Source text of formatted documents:

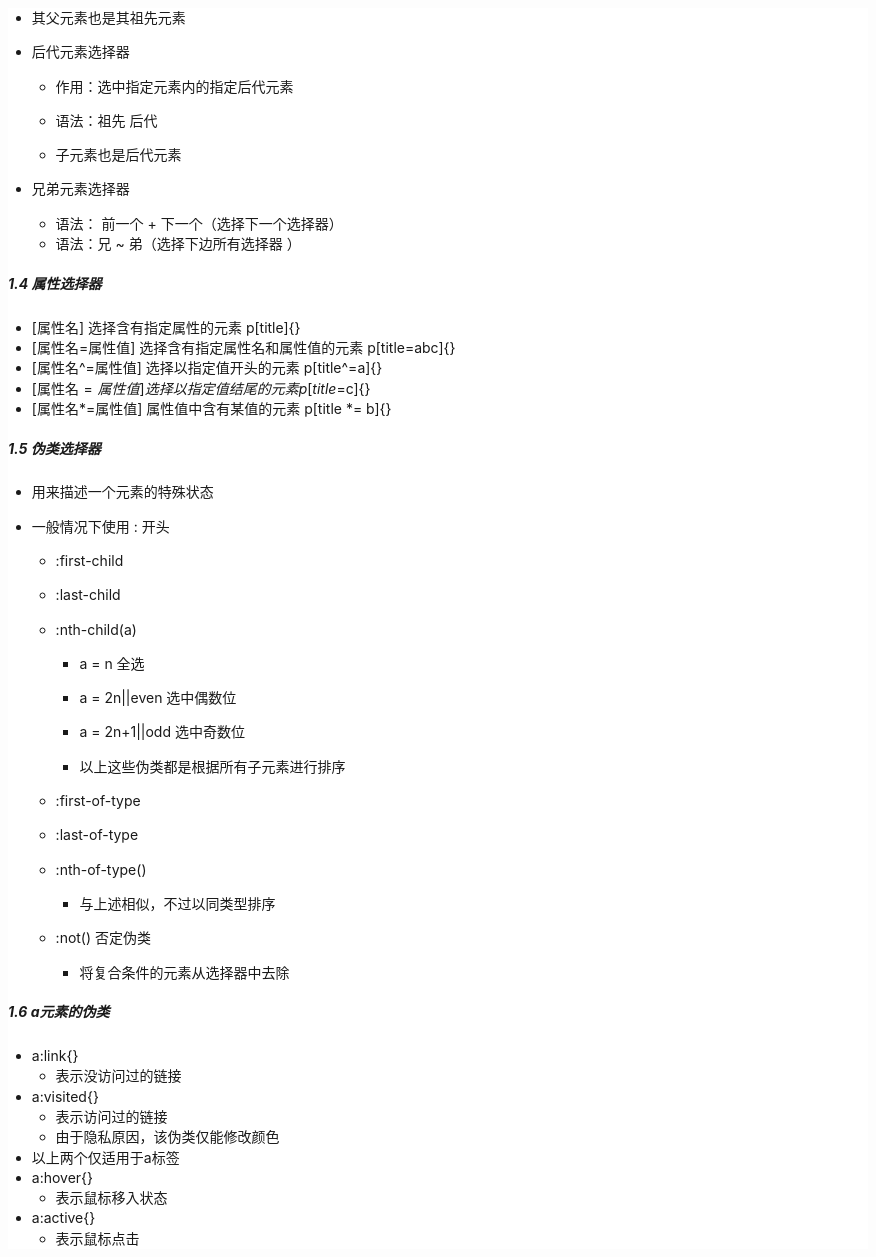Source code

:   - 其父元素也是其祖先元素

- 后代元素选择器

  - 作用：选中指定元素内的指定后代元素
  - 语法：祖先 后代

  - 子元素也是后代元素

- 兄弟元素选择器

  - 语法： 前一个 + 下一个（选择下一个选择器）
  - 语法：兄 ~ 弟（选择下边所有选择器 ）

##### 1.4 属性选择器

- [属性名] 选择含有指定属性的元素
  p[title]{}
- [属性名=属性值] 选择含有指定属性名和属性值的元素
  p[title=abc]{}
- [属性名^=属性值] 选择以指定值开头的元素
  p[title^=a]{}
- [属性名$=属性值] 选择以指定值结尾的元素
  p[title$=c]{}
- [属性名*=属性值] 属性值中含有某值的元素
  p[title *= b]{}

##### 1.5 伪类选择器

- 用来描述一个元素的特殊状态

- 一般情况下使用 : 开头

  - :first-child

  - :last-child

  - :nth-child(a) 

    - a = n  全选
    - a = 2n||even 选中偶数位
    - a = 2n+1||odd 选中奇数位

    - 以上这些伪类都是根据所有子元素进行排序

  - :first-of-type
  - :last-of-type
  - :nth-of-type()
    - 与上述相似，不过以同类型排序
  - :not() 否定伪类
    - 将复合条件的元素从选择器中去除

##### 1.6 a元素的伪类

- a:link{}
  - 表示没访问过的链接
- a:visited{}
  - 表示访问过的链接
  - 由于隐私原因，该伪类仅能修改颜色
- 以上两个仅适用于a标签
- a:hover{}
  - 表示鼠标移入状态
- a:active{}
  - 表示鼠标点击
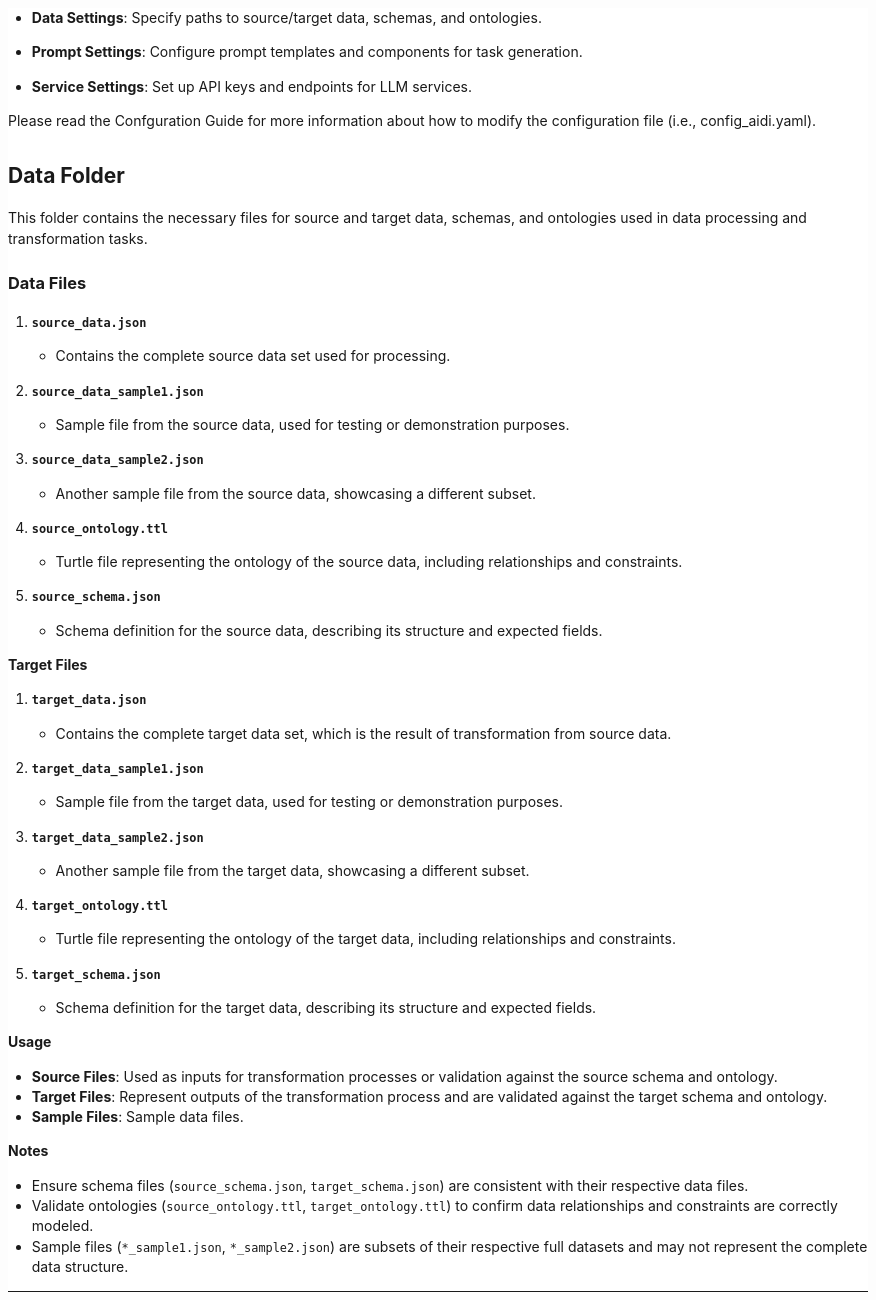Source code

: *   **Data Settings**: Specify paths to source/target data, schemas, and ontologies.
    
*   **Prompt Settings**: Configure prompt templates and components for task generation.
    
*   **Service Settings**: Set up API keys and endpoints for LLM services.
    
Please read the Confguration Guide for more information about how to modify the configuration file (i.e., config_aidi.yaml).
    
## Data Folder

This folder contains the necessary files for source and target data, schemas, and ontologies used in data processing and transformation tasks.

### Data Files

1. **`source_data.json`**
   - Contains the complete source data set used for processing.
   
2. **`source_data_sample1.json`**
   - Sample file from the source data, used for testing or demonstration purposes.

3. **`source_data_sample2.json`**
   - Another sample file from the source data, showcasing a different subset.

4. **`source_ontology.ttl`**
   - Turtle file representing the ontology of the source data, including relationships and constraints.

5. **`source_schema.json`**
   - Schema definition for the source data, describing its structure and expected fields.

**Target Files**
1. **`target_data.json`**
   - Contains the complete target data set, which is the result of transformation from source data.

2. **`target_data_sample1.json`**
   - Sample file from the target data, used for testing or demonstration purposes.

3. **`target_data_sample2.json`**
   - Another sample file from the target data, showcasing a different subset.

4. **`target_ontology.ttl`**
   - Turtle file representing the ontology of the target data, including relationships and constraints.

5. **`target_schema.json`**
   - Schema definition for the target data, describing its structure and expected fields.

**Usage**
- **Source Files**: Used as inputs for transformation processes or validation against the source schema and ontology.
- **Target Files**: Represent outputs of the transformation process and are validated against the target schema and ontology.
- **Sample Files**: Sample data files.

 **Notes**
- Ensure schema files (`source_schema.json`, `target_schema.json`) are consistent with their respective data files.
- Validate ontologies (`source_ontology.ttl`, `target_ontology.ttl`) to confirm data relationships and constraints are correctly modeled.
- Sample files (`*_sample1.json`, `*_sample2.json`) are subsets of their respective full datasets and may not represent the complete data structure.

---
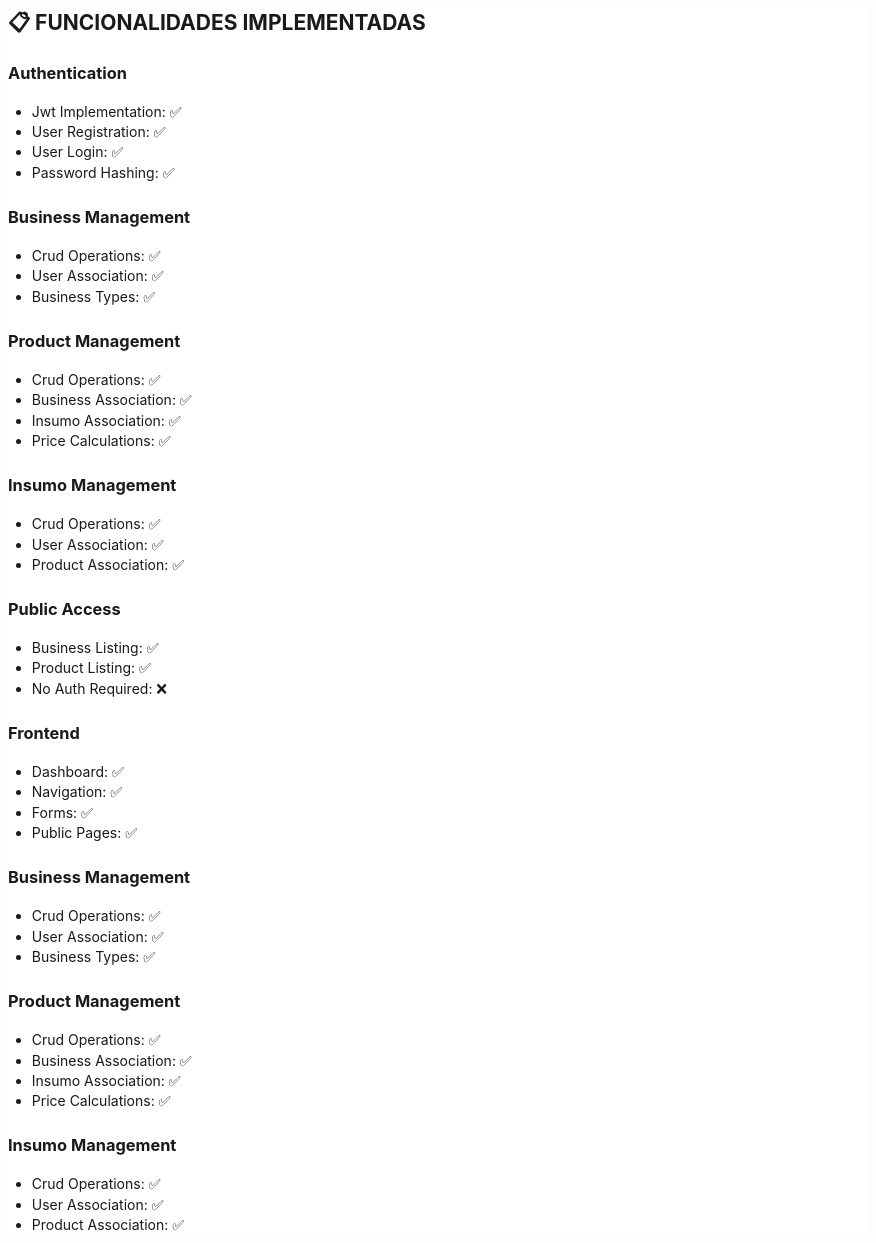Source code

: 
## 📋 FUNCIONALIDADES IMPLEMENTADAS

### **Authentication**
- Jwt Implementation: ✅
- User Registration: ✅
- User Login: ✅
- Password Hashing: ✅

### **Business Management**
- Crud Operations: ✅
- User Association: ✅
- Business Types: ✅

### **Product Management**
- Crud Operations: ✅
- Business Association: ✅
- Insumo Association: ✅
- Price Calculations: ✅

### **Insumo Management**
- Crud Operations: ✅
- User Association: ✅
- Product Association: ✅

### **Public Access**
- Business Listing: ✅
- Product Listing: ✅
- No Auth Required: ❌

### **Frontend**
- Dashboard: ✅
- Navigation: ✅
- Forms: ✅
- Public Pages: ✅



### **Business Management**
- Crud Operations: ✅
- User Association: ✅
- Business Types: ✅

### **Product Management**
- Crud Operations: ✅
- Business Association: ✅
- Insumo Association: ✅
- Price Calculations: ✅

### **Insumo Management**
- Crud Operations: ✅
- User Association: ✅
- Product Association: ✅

__TASK DETAILS__
Switch every "Crud Operations" in the source text of all the data above to "CRUD Operations", leaving everything else unchanged. Reproduce only the source text, without the pictures.

__SOLUTION TO THIS PROBLEM__
Source code

:   - 其父元素也是其祖先元素

- 后代元素选择器

  - 作用：选中指定元素内的指定后代元素
  - 语法：祖先 后代

  - 子元素也是后代元素

- 兄弟元素选择器

  - 语法： 前一个 + 下一个（选择下一个选择器）
  - 语法：兄 ~ 弟（选择下边所有选择器 ）

##### 1.4 属性选择器

- [属性名] 选择含有指定属性的元素
  p[title]{}
- [属性名=属性值] 选择含有指定属性名和属性值的元素
  p[title=abc]{}
- [属性名^=属性值] 选择以指定值开头的元素
  p[title^=a]{}
- [属性名$=属性值] 选择以指定值结尾的元素
  p[title$=c]{}
- [属性名*=属性值] 属性值中含有某值的元素
  p[title *= b]{}

##### 1.5 伪类选择器

- 用来描述一个元素的特殊状态

- 一般情况下使用 : 开头

  - :first-child

  - :last-child

  - :nth-child(a) 

    - a = n  全选
    - a = 2n||even 选中偶数位
    - a = 2n+1||odd 选中奇数位

    - 以上这些伪类都是根据所有子元素进行排序

  - :first-of-type
  - :last-of-type
  - :nth-of-type()
    - 与上述相似，不过以同类型排序
  - :not() 否定伪类
    - 将复合条件的元素从选择器中去除

##### 1.6 a元素的伪类

- a:link{}
  - 表示没访问过的链接
- a:visited{}
  - 表示访问过的链接
  - 由于隐私原因，该伪类仅能修改颜色
- 以上两个仅适用于a标签
- a:hover{}
  - 表示鼠标移入状态
- a:active{}
  - 表示鼠标点击
Source code

: *   **Data Settings**: Specify paths to source/target data, schemas, and ontologies.
    
*   **Prompt Settings**: Configure prompt templates and components for task generation.
    
*   **Service Settings**: Set up API keys and endpoints for LLM services.
    
Please read the Confguration Guide for more information about how to modify the configuration file (i.e., config_aidi.yaml).
    
## Data Folder

This folder contains the necessary files for source and target data, schemas, and ontologies used in data processing and transformation tasks.

### Data Files

1. **`source_data.json`**
   - Contains the complete source data set used for processing.
   
2. **`source_data_sample1.json`**
   - Sample file from the source data, used for testing or demonstration purposes.

3. **`source_data_sample2.json`**
   - Another sample file from the source data, showcasing a different subset.

4. **`source_ontology.ttl`**
   - Turtle file representing the ontology of the source data, including relationships and constraints.

5. **`source_schema.json`**
   - Schema definition for the source data, describing its structure and expected fields.

**Target Files**
1. **`target_data.json`**
   - Contains the complete target data set, which is the result of transformation from source data.

2. **`target_data_sample1.json`**
   - Sample file from the target data, used for testing or demonstration purposes.

3. **`target_data_sample2.json`**
   - Another sample file from the target data, showcasing a different subset.

4. **`target_ontology.ttl`**
   - Turtle file representing the ontology of the target data, including relationships and constraints.

5. **`target_schema.json`**
   - Schema definition for the target data, describing its structure and expected fields.

**Usage**
- **Source Files**: Used as inputs for transformation processes or validation against the source schema and ontology.
- **Target Files**: Represent outputs of the transformation process and are validated against the target schema and ontology.
- **Sample Files**: Sample data files.

 **Notes**
- Ensure schema files (`source_schema.json`, `target_schema.json`) are consistent with their respective data files.
- Validate ontologies (`source_ontology.ttl`, `target_ontology.ttl`) to confirm data relationships and constraints are correctly modeled.
- Sample files (`*_sample1.json`, `*_sample2.json`) are subsets of their respective full datasets and may not represent the complete data structure.

---
Source code

: 
## 📋 FUNCIONALIDADES IMPLEMENTADAS

### **Authentication**
- Jwt Implementation: ✅
- User Registration: ✅
- User Login: ✅
- Password Hashing: ✅

### **Business Management**
- CRUD Operations: ✅
- User Association: ✅
- Business Types: ✅

### **Product Management**
- CRUD Operations: ✅
- Business Association: ✅
- Insumo Association: ✅
- Price Calculations: ✅

### **Insumo Management**
- CRUD Operations: ✅
- User Association: ✅
- Product Association: ✅

### **Public Access**
- Business Listing: ✅
- Product Listing: ✅
- No Auth Required: ❌

### **Frontend**
- Dashboard: ✅
- Navigation: ✅
- Forms: ✅
- Public Pages: ✅



### **Business Management**
- CRUD Operations: ✅
- User Association: ✅
- Business Types: ✅

### **Product Management**
- CRUD Operations: ✅
- Business Association: ✅
- Insumo Association: ✅
- Price Calculations: ✅

### **Insumo Management**
- CRUD Operations: ✅
- User Association: ✅
- Product Association: ✅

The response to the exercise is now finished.